Problem to solve
Work through the listing below, copying each line that carries the word "Recensioni".

Data in this exercise
******
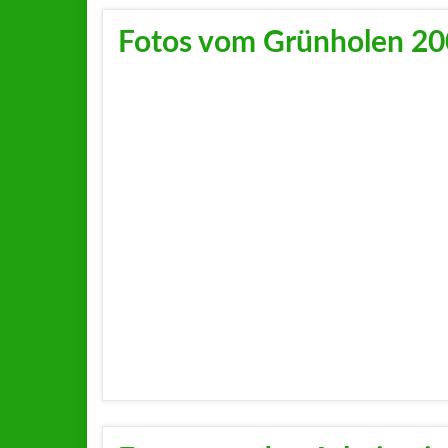
Fotos vom Grünholen 2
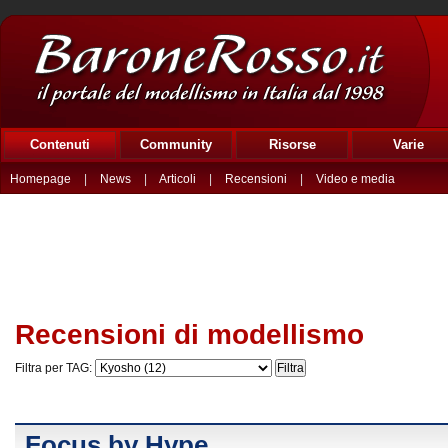
Contenuti
Community
Risorse
Varie
Homepage
|
News
|
Articoli
|
Recensioni
|
Video e media
Recensioni di modellismo
Filtra per TAG:
Focus by Hype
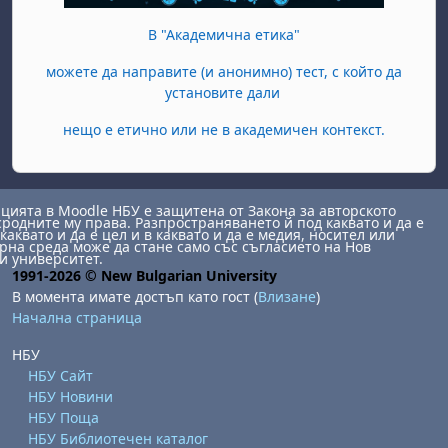
В "Академична етика"
можете да направите (и анонимно) тест, с който да
установите дали
нещо е етично или не в академичен контекст.
ията в Moodle НБУ е защитена от Закона за авторското
сродните му права. Разпространяването й под каквато и да е
каквато и да е цел и в каквато и да е медия, носител или
на среда може да стане само със съгласието на Нов
и университет.
1991-2026 © New Bulgarian University
В момента имате достъп като гост (
Влизане
)
Начална страница
НБУ
НБУ Сайт
НБУ Новини
НБУ Поща
НБУ Библиотечен каталог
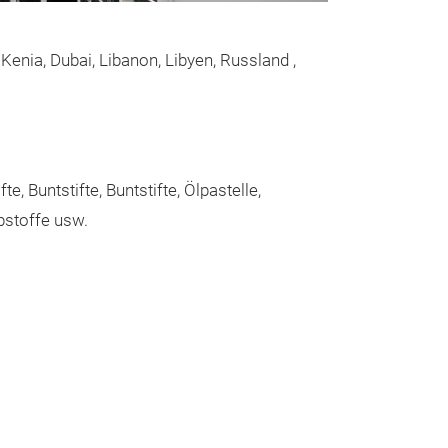
Kenia, Dubai, Libanon, Libyen, Russland ,
 Buntstifte, Buntstifte, Ölpastelle,
bstoffe usw.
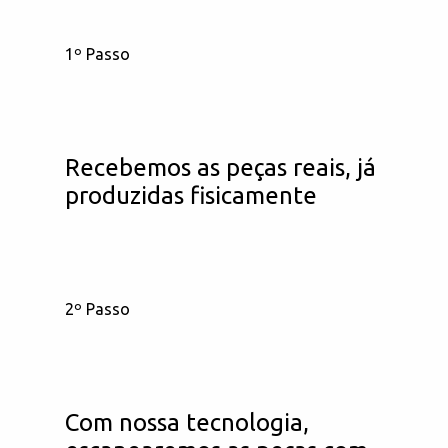
1º Passo
Recebemos as peças reais, já
produzidas fisicamente
2º Passo
Com nossa tecnologia,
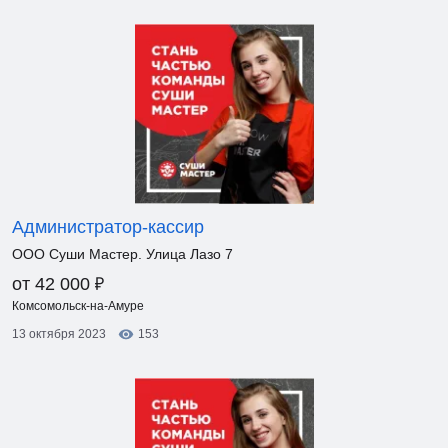
Администратор-кассир
ООО Суши Мастер. Улица Лазо 7
₽
от 42 000
Комсомольск-на-Амуре
13 октября 2023
153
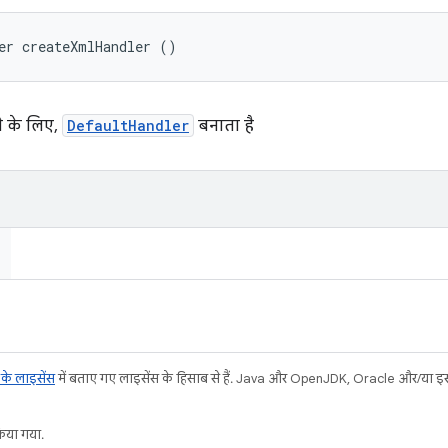
er createXmlHandler ()
े के लिए,
DefaultHandler
बनाता है
ट के लाइसेंस
में बताए गए लाइसेंस के हिसाब से हैं. Java और OpenJDK, Oracle और/या इससे ज
या गया.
******
Result of the exercise
Recensioni
Recensioni di modellismo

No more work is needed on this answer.